→ **ACTION ITEM**: Every record must be written out once more, with nothing added or omitted.

Collected data
^^^^

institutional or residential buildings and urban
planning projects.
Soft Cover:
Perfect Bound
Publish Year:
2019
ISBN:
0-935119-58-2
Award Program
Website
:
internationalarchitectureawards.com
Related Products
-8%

^^^^

→ **RESPONSE FOR THIS EXERCISE**:
institutional or residential buildings and urban
planning projects.
Soft Cover:
Perfect Bound
Publish Year:
2019
ISBN:
0-935119-58-2
Award Program
Website
:
internationalarchitectureawards.com
Related Products
-8%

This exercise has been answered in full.